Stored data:
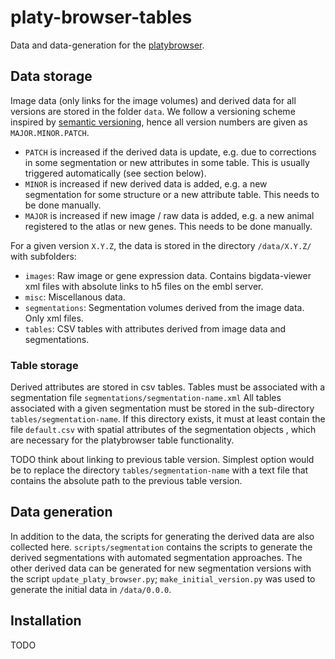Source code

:# platy-browser-tables

Data and data-generation for the [platybrowser](https://github.com/embl-cba/fiji-plugin-platyBrowser).


## Data storage

Image data (only links for the image volumes) and derived data for all versions are stored in the folder `data`.
We follow a versioning scheme inspired by [semantic versioning](https://semver.org/), hence all version
numbers are given as `MAJOR.MINOR.PATCH`.

- `PATCH` is increased if the derived data is update, e.g. due to corrections in some segmentation or new attributes in some table. This is usually triggered automatically (see section below).
- `MINOR` is increased if new derived data is added, e.g. a new segmentation for some structure or a new attribute table. This needs to be done manually.
- `MAJOR` is increased if new image / raw data is added, e.g. a new animal registered to the atlas or new genes. This needs to be done manually.

For a given version `X.Y.Z`, the data is stored in the directory `/data/X.Y.Z/` with subfolders:

- `images`: Raw image or gene expression data. Contains bigdata-viewer xml files with absolute links to h5 files on the embl server.
- `misc`: Miscellanous data.
- `segmentations`: Segmentation volumes derived from the image data. Only xml files.
- `tables`: CSV tables with attributes derived from image data and segmentations.


### Table storage

Derived attributes are stored in csv tables. Tables must be associated with a segmentation file `segmentations/segmentation-name.xml`
All tables associated with a given segmentation must be stored in the sub-directory `tables/segmentation-name`.
If this directory exists, it must at least contain the file `default.csv` with spatial attributes of the segmentation objects , which are necessary for the platybrowser table functionality.

TODO think about linking to previous table version. Simplest option would be to replace the directory `tables/segmentation-name` with a
text file that contains the absolute path to the previous table version.


## Data generation

In addition to the data, the scripts for generating the derived data are also collected here.
`scripts/segmentation` contains the scripts to generate the derived segmentations with automated segmentation approaches.
The other derived data can be generated for new segmentation versions with the script `update_platy_browser.py`;
`make_initial_version.py` was used to generate the initial data in `/data/0.0.0`.


## Installation

TODO
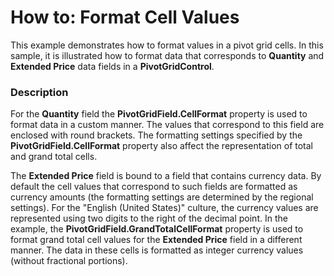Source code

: # How to: Format Cell Values


<p>This example demonstrates how to format values in a pivot grid cells. In this sample, it is illustrated how to format data that corresponds to <strong>Quantity</strong> and <strong>Extended Price</strong> data fields in a <strong>PivotGridControl</strong>.</p>


<h3>Description</h3>

<p>For the <strong>Quantity</strong> field the <strong>PivotGridField.CellFormat</strong> property is used to format data in a custom manner. The values that correspond to this field are enclosed with round brackets. The formatting settings specified by the <strong>PivotGridField.CellFormat</strong> property also affect the representation of total and grand total cells.</p><p>The <strong>Extended Price</strong> field is bound to a field that contains currency data. By default the cell values that correspond to such fields are formatted as currency amounts (the formatting settings are determined by the regional settings). For the &quot;English (United States)&quot; culture, the currency values are represented using two digits to the right of the decimal point. In the example, the <strong>PivotGridField.GrandTotalCellFormat</strong> property is used to format grand total cell values for the <strong>Extended Price</strong> field in a different manner. The data in these cells is formatted as integer currency values (without fractional portions).</p>

<br/>


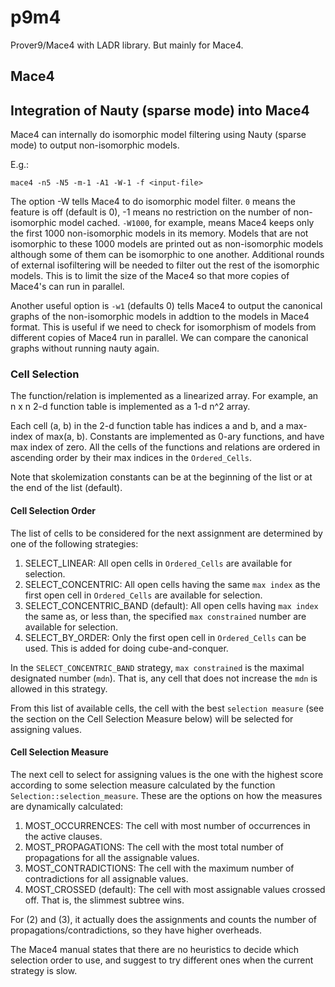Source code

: # p9m4
Prover9/Mace4 with LADR library. But mainly for Mace4.

## Mace4

## Integration of Nauty (sparse mode) into Mace4 
Mace4 can internally do isomorphic model filtering using Nauty (sparse mode) to output non-isomorphic models.

E.g.:
```text
mace4 -n5 -N5 -m-1 -A1 -W-1 -f <input-file>
```

The option -W tells Mace4 to do isomorphic model filter. `0` means the feature is off (default is 0), -1 means no 
restriction on the number of non-isomorphic model cached.  `-W1000`, for example, means Mace4 keeps only the first 1000 non-isomorphic
models in its memory. Models that are not isomorphic to these 1000 models are printed out as non-isomorphic models
although some of them can be isomorphic to one another.  Additional rounds of external isofiltering will be needed to filter out the rest
of the isomorphic models.  This is to limit the size of the Mace4 so that more copies of Mace4's can run in parallel.

Another useful option is `-w1` (defaults 0) tells Mace4 to output the canonical graphs of the non-isomorphic models in addtion
to the models in Mace4 format. This is useful if we need to check for isomorphism of models from different copies of Mace4 run
in parallel.  We can compare the canonical graphs without running nauty again.

### Cell Selection

The function/relation is implemented as a linearized array.  For example, an n x n 2-d function table is implemented
as a 1-d n^2 array. 

Each cell (a, b) in the 2-d function table has indices a and b, and a max-index of max(a, b).  Constants are implemented
as 0-ary functions, and have max index of zero.  All the cells of the
functions and relations are ordered in ascending order by their max indices in the `Ordered_Cells`.

Note that skolemization constants can be at the beginning of the list or at the end of the list (default).

#### Cell Selection Order

The list of cells to be considered for the next assignment are determined by one of the following strategies:

1. SELECT_LINEAR: All open cells in `Ordered_Cells` are available for selection.
2. SELECT_CONCENTRIC: All open cells having the same `max index` as the first open cell in `Ordered_Cells` are available for selection.
3. SELECT_CONCENTRIC_BAND (default): All open cells having `max index` the same as, or less than, the specified `max constrained` number are available for selection.
4. SELECT_BY_ORDER: Only the first open cell in `Ordered_Cells` can be used.  This is added for doing cube-and-conquer.

In the `SELECT_CONCENTRIC_BAND` strategy, `max constrained` is the maximal designated number (`mdn`). That is, any cell that does not increase the `mdn` is allowed in this strategy.

From this list of available cells, the cell with the best `selection measure` (see the section on the Cell Selection Measure below) will be selected for 
assigning values.


#### Cell Selection Measure

The next cell to select for assigning values is the one with the highest score according to some selection measure calculated
by the function `Selection::selection_measure`.  These are the options on how the measures are dynamically calculated:

1. MOST_OCCURRENCES: The cell with most number of occurrences in the active clauses.
2. MOST_PROPAGATIONS: The cell with the most total number of propagations for all the assignable values. 
3. MOST_CONTRADICTIONS: The cell with the maximum number of contradictions for all assignable values. 
4. MOST_CROSSED (default): The cell with most assignable values crossed off.  That is, the slimmest subtree wins.

For (2) and (3), it actually does the assignments and counts the number of propagations/contradictions, so they have higher overheads.


The Mace4 manual states that there are no heuristics to decide which selection order to use, and suggest to try different ones when the current strategy is slow.



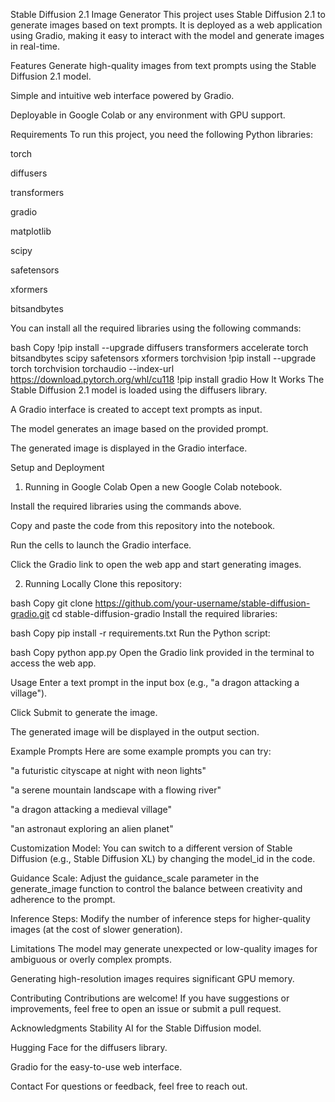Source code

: Stable Diffusion 2.1 Image Generator
This project uses Stable Diffusion 2.1 to generate images based on text prompts. It is deployed as a web application using Gradio, making it easy to interact with the model and generate images in real-time.

Features
Generate high-quality images from text prompts using the Stable Diffusion 2.1 model.

Simple and intuitive web interface powered by Gradio.

Deployable in Google Colab or any environment with GPU support.

Requirements
To run this project, you need the following Python libraries:

torch

diffusers

transformers

gradio

matplotlib

scipy

safetensors

xformers

bitsandbytes

You can install all the required libraries using the following commands:

bash
Copy
!pip install --upgrade diffusers transformers accelerate torch bitsandbytes scipy safetensors xformers torchvision
!pip install --upgrade torch torchvision torchaudio --index-url https://download.pytorch.org/whl/cu118
!pip install gradio
How It Works
The Stable Diffusion 2.1 model is loaded using the diffusers library.

A Gradio interface is created to accept text prompts as input.

The model generates an image based on the provided prompt.

The generated image is displayed in the Gradio interface.

Setup and Deployment
1. Running in Google Colab
Open a new Google Colab notebook.

Install the required libraries using the commands above.

Copy and paste the code from this repository into the notebook.

Run the cells to launch the Gradio interface.

Click the Gradio link to open the web app and start generating images.

2. Running Locally
Clone this repository:

bash
Copy
git clone https://github.com/your-username/stable-diffusion-gradio.git
cd stable-diffusion-gradio
Install the required libraries:

bash
Copy
pip install -r requirements.txt
Run the Python script:

bash
Copy
python app.py
Open the Gradio link provided in the terminal to access the web app.

Usage
Enter a text prompt in the input box (e.g., "a dragon attacking a village").

Click Submit to generate the image.

The generated image will be displayed in the output section.

Example Prompts
Here are some example prompts you can try:

"a futuristic cityscape at night with neon lights"

"a serene mountain landscape with a flowing river"

"a dragon attacking a medieval village"

"an astronaut exploring an alien planet"


Customization
Model: You can switch to a different version of Stable Diffusion (e.g., Stable Diffusion XL) by changing the model_id in the code.

Guidance Scale: Adjust the guidance_scale parameter in the generate_image function to control the balance between creativity and adherence to the prompt.

Inference Steps: Modify the number of inference steps for higher-quality images (at the cost of slower generation).

Limitations
The model may generate unexpected or low-quality images for ambiguous or overly complex prompts.

Generating high-resolution images requires significant GPU memory.

Contributing
Contributions are welcome! If you have suggestions or improvements, feel free to open an issue or submit a pull request.


Acknowledgments
Stability AI for the Stable Diffusion model.

Hugging Face for the diffusers library.

Gradio for the easy-to-use web interface.

Contact
For questions or feedback, feel free to reach out.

* **Instructions for the task**
Your task is to gather all lines from the entries above that hold the word "total".

* **Output**
<p>For the <strong>Quantity</strong> field the <strong>PivotGridField.CellFormat</strong> property is used to format data in a custom manner. The values that correspond to this field are enclosed with round brackets. The formatting settings specified by the <strong>PivotGridField.CellFormat</strong> property also affect the representation of total and grand total cells.</p><p>The <strong>Extended Price</strong> field is bound to a field that contains currency data. By default the cell values that correspond to such fields are formatted as currency amounts (the formatting settings are determined by the regional settings). For the &quot;English (United States)&quot; culture, the currency values are represented using two digits to the right of the decimal point. In the example, the <strong>PivotGridField.GrandTotalCellFormat</strong> property is used to format grand total cell values for the <strong>Extended Price</strong> field in a different manner. The data in these cells is formatted as integer currency values (without fractional portions).</p>
2. MOST_PROPAGATIONS: The cell with the most total number of propagations for all the assignable values. 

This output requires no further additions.